For lunch, he goes to Taco Bell and orders two bean burritos. He sits in a booth meant for four, and while he eats, he stares into the middle distance, hoping the salt and fat will soothe his nerves. They do, for the few minutes it takes to eat them.
Hal clocks out at 2 p.m., and drives into Dallas. Hal’s lawyer, Robert K. Tuttle, has his own building right off I-35. The frosted glass on the front doors bears a crest that reads “LIBERTY OR DEATH.” It’s the sort of thing a tacky person would mistake for classy.

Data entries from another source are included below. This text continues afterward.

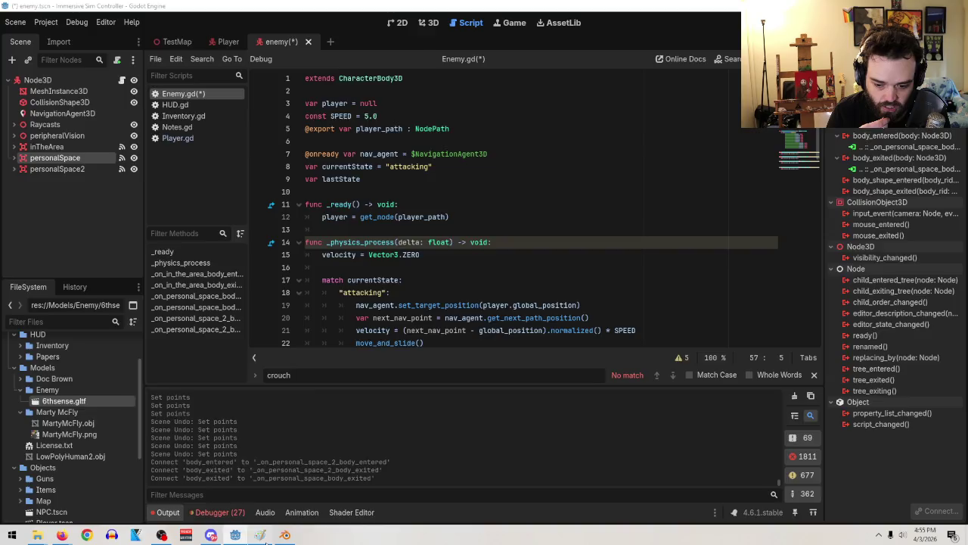
pyautogui.click(259, 535)
pyautogui.press('alt+Tab')
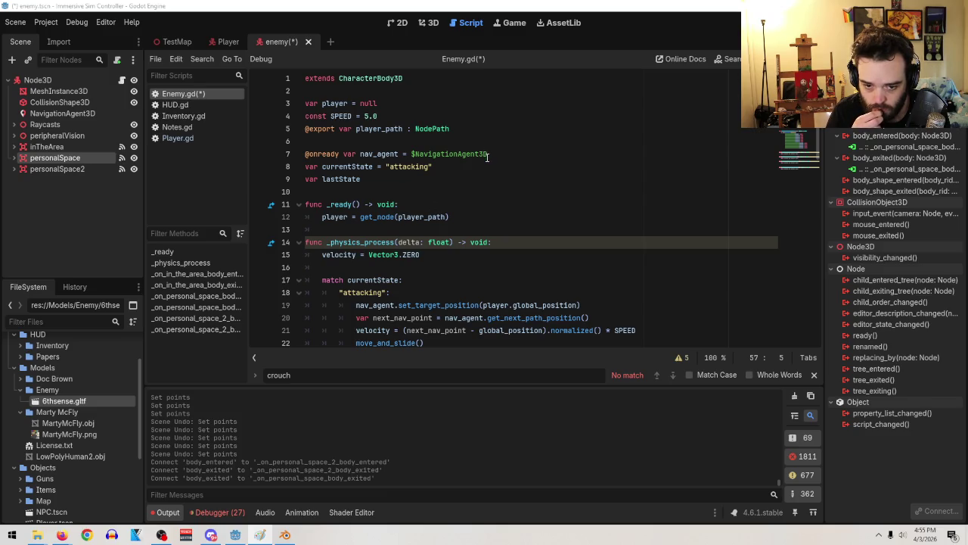
pyautogui.scroll(-1, 489, 170)
pyautogui.scroll(-6, 489, 169)
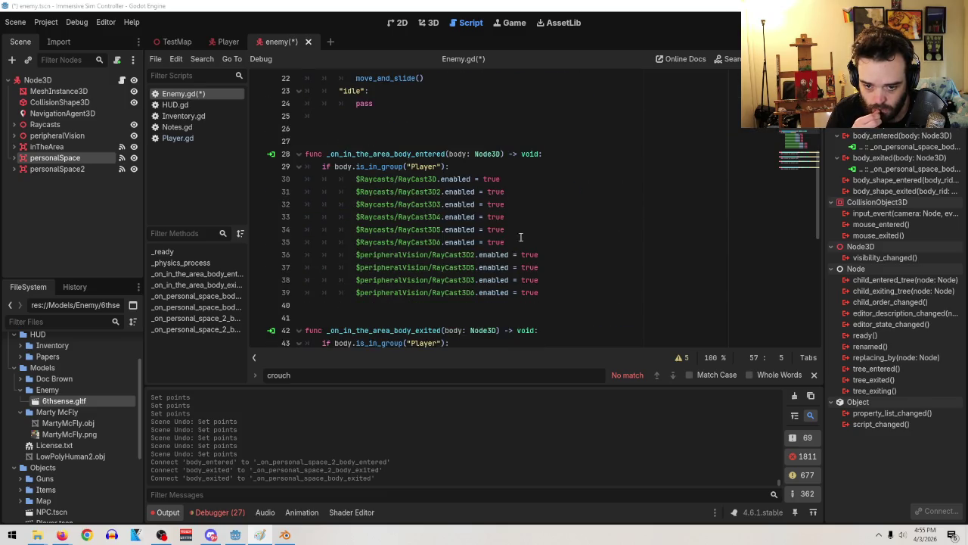
# Add 'var susipicion' below lastState and begin a 'var looking' declaration under it
pyautogui.scroll(6, 541, 292)
pyautogui.scroll(1, 541, 291)
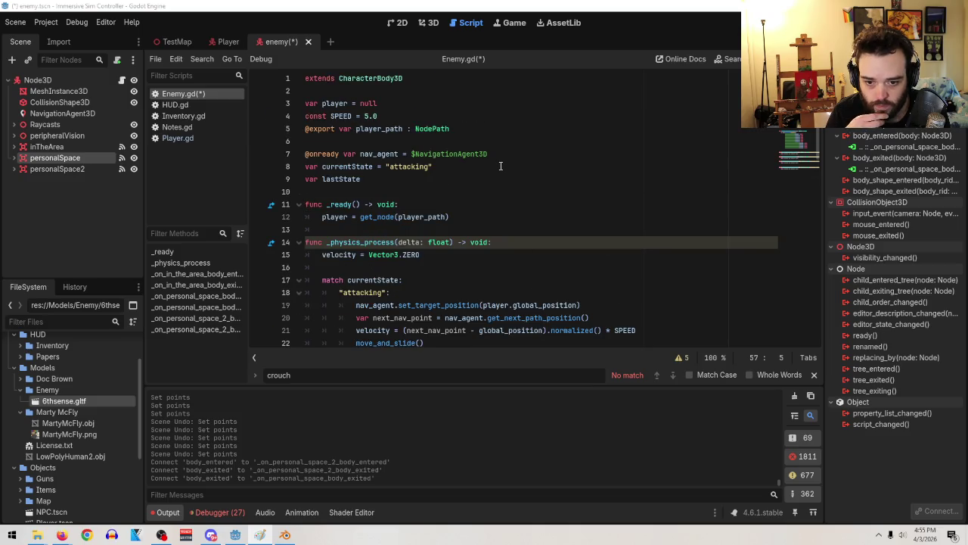
pyautogui.click(443, 178)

The inside is every bit as ostentatious, with track lights and large paintings of Southwestern landscapes on the walls. It’s a ridiculous place, but the firm’s results are impressive. Tuttle’s website has a long list of DWI and intoxication manslaughter charges dismissed or refiled as lesser charges. It’s why Hal sold almost everything he owned to hire Tuttle.
The receptionist is polite and cheerful as she directs Hal to one of the plush leather chairs in the lobby. Hal tries to play a game on his phone as he waits, but he can’t concentrate. After a few minutes, the attorney appears in his office doorway, shaking hands with a middle-aged woman who looks like she’s having a bad day. Her sunken eyes are haunted, rimmed by heavy bags. Tuttle waits until she’s out the front door before he shakes Hal’s hand.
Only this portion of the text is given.